New implementation of the **AlleleCall** process. The new implementation was developed to reduce execution time, improve accuracy and provide more detailed results. It uses available computational resources more efficiently to allow for analyses with thousands of strains in a laptop. This new version is fully compatible with schemas created with previous versions.
AlleleCall changes
- The new implementation avoids redundant comparisons through the identification of the set of distinct CDSs in the input files. The classification for a distinct CDS is propagated to classify all input genomes that contain the CDS.
- Implemented a clustering step based on minimizers to cluster the translated CDSs. This step complements the alignment-based strategy with BLASTp to increase computational efficiency and classification accuracy.
- The AlleleCall process has 4 execution modes (1: only exact matches at DNA level; 2: exact matches at DNA and Protein level; 3: exact matches and minimizer-based clustering to find similar alleles with BSR > 0.7; 4: runs the full process to find exact matches and all matches with BSR >= 0.6).
- Files with information about loci length modes (`loci_modes`) and the self-alignment raw score for the representative alleles (`short/self_scores`) are pre-computed and automatically updated (the process no longer creates and updates a file with the self-alignment raw score per locus).
- The process creates the `pre_computed` folder to store files with hash tables that are used to speedup exact matching and avoid running the step to translate the schema alleles in every run.
- Added the `--cds` parameter to accept FASTA files with CDSs (one FASTA file per genome) and skip gene prediction with Prodigal.
- Users can control the addition of novel alleles to the schema with the `--no-inferred` parameter.
- Added the `--output-unclassified` parameter to write a FASTA file (`unclassified_sequences.fasta`) with the distinct CDSs that were not classified in a run.
- Added the `--output-missing` parameter to write a FASTA file (`missing_classes.fasta`) and a TSV file with information about the classified sequences that led to a locus being classified as ASM, ALM, PLOT3, PLOT5, LOTSC, NIPH, NIPHEM and PAMA.
- Added the `--no-cleanup` parameter to keep the temporary folder with intermediate files created during a run.
- Removed the `--contained`, `--force-reset`, `--store-profiles` (to be reimplemented in a future release), `--json` and `--verbose` parameters.

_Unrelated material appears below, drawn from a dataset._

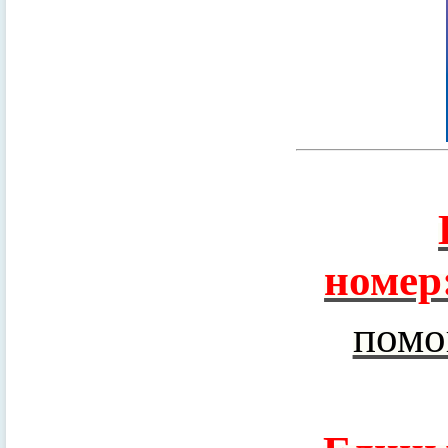
номер
помо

- The `--force-continue` parameter no longer allows users to continue a run that was interrupted. This parameter is now used to ignore warnings and prompts about missing configuration files and the usage of multiple argument values per parameter.
- The allelic profiles in the `results_alleles.tsv` file can be hashed by providing the `--hash-profiles` parameter and a valid hash type as argument (hash algorithms available from the [hashlib](python) library and crc32 and adler32 from the [zlib](https://docs.python.org/3/library/zlib.html) library).

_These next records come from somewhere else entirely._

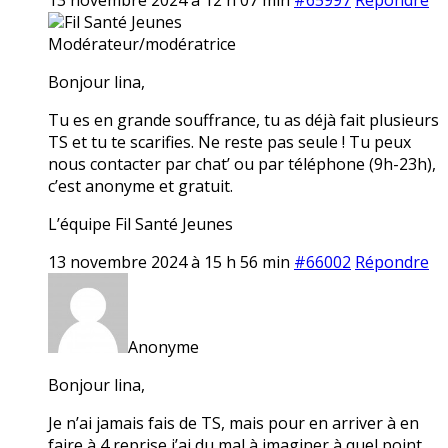
Fil Santé Jeunes
Modérateur/modératrice
Bonjour lina,
Tu es en grande souffrance, tu as déjà fait plusieurs
TS et tu te scarifies. Ne reste pas seule ! Tu peux
nous contacter par chat’ ou par téléphone (9h-23h),
c’est anonyme et gratuit.
L’équipe Fil Santé Jeunes
13 novembre 2024 à 15 h 56 min
#66002
Répondre
Anonyme
Bonjour lina,
Je n’ai jamais fais de TS, mais pour en arriver à en
faire à 4 reprise j’ai du mal à imaginer à quel point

- The process creates a TSV file, `cds_coordinates.tsv`, with the genomic coordinates for all CDSs identified in the input files.
- The process creates a TSV file, `loci_summary_stats.tsv`, with summary statistics for loci classifications.
- The process no longer creates the `RepeatedLoci.txt` file. It now creates the `paralogous_counts.tsv` and `paralogous_loci.tsv` files with more detailed information about the loci identified as paralogous.
- The PLNF class is attributed in modes 1, 2 and 3 to indicate that a more thorough analysis might have found a match for the loci that were not found (LNF).
- CDSs that match several loci are classified as PAMA.
- Bugfix for PLOT3, PLOT5 and LOTSC classification types. LOTSC classification was not always attributed when a contig was smaller than the matched representative allele and some PLOT5 cases were classified as LOTSC. LOTSC cases counted as exact matches in the `results_statistics.tsv` file.
Additional changes
- The UniprotFinder allows users to search for annotations through UniProt's SPARQL endpoint or based on matches against UniProt's reference proteomes or both.
- Bugfix for an issue in the UniprotFinder module that was leading to errors when the data returned by UniProt's SPARQL endpoint only contained one set of annotation terms.
- Bugfix for an issue in the UniprotFinder module that was preventing the annotations from being written to the output file.
- Bugfix for an issue in the [map_async_parallelizer](https://github.com/B-UMMI/chewBBACA/blob/d7572c085677319500546dbb4ed8eee69cc3d2c2/CHEWBBACA/utils/multiprocessing_operations.py#L51) function that led to high memory usage.
- Implemented and changed several functions in the modules included in the `utils` folder to optimize code reusability, reduce runtime and peak memory usage, especially for large schemas and datasets (these changes affect mostly the CreateSchema and AlleleCall modules).
- Updated function docstrings and added comments.